Synthetic platelets mimic natural functions and open door to new treatments
Researchers from the University of California, Santa Barbara, along with Scripps Research Institute and Sanford-Burnham Institute, have developed synthetic blood platelets that mimic natural ones. These synthetic platelets are seen as a step forward in mimicking human blood function. However, these platelets do not simply mimic natural platelets; the researchers believe these new cells might also be useful in transporting imaging agents to damaged areas and dissolving blood clots.
Platelets are tiny (2-4 micrometers), disk-shaped cells that clot together to stop bleeding and heal wounds. Their small size has made it difficult to replicate them in the lab, so most platelets used in medical treatment are isolated from donor blood. Unfortunately, these natural platelets have a brief shelf life that causes shortages and several complications, like thrombosis.
The researchers at the University of California, Santa Barbara wanted to create a synthetic platelet that mimicked natural platelets’ small size and overall flexibility. The researchers started with a tiny polymeric template, but most polymers are too rigid to fully mimic platelet functions. So several, interlocking layers of proteins and polyelectrolytes were used to cover the polymer, and then the polymer template was dissolved away. This created a small, flexible cell. Afterwards, the cells were covered with a layer of proteins found on the surface of natural platelets.
Of course, this is not the first platelet like synthetic cell to be created. Erin Lavik of Case Western University created synthetic blood platelets in 2009 by using an already FDA approved polymer that dissolves in the body. Lavik's research has also gone a step further by conducting studies to demonstrate that her polymeric, synthetic platelet stops bleeding.
Both of these synthetic platelets should have a longer shelf life than natural donor platelets, and both synthetic platelets should be capable of being injected into the circulatory system. This means that these synthetic platelets should be capable of stopping internal bleeding, making the synthetic platelets of particular interest to the Department of Defense, which has developed wonderful treatments to stop external bleeding but has few methods of safely treat internal bleeds. Moreover, the longer shelf life should allow these platelets to be carried onto the battlefield, unlike donor platelets.
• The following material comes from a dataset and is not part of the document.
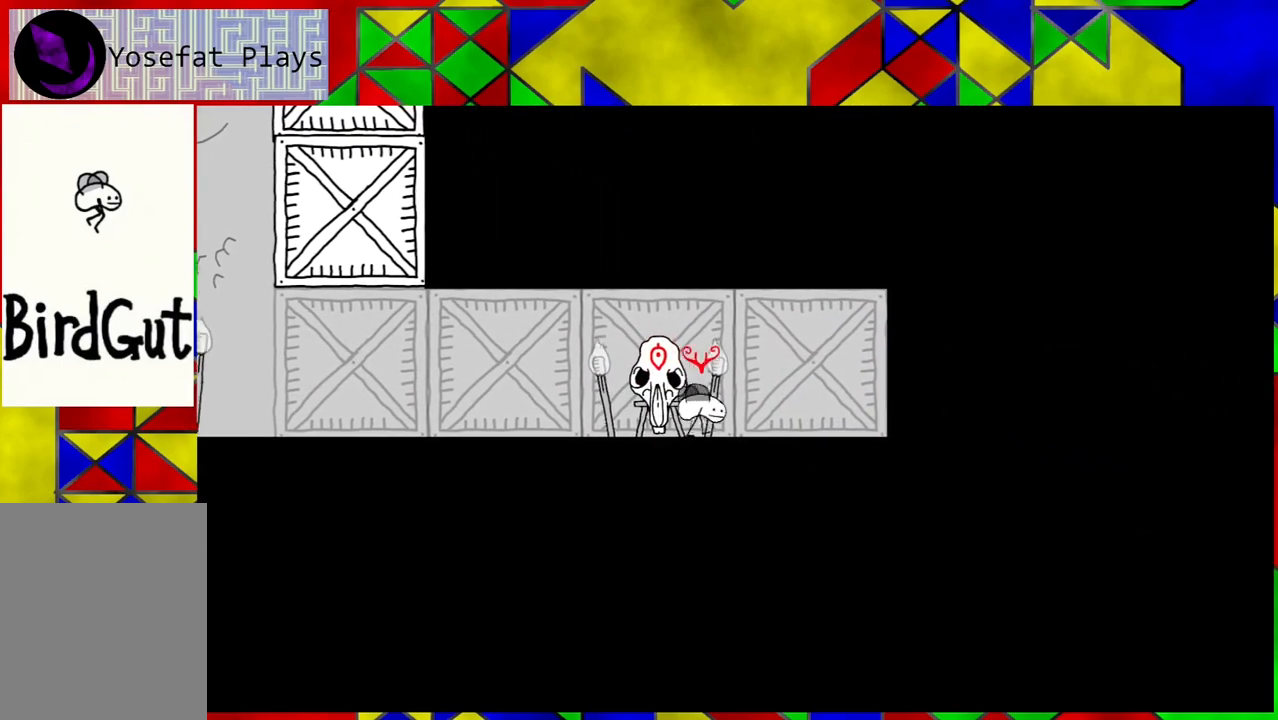
{"buttons": ["DPAD_RIGHT"], "left_stick": "center", "right_stick": "center", "events": []}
Yet, this remains to be seen. The researchers from the University of California, Santa Barbara have developed a synthetic platelet that more closely mimics natural platelets and is more flexible, but the verdict is still out on whether these advances will make the synthetic platelet more effective in combating internal and external bleeding or whether the platelets from the University of California, Santa Barbara will have more uses than a blood clotting agent.
Both synthetic platelets are advancements over traditional blood clotting agents, like Coagulation Factor VIIa (recombinant) or Recothrom. Coagulation Factor VIIa (recombinant) is a protein that simply promotes coagulation of the blood and is used to stop bleeding in hemophilia patients and sometimes off label use during surgery. Recothrom also promotes blood clotting in small capillaries, but it can only be applied topically. These new synthetic platelets do not simply promote blood coagulation, but they bind and help build the blooding clotting structure that stop bleeding and heals wounds
While further research is necessary to determine whether these two synthetic platelets will get widespread use, both of them overcome several problems that hindered platelet development. The scientists were able to replicate the small size of natural platelets. Moreover, both synthetic cells are dissolvable within the human body. Without the ability to dissolve into harmless materials the body can handle, the new synthetic platelets could case numerous problems and could require extraction. Overcoming these two issues should allow scientists to use these models to develop numerous other tiny cells or even improve upon these platelet designs.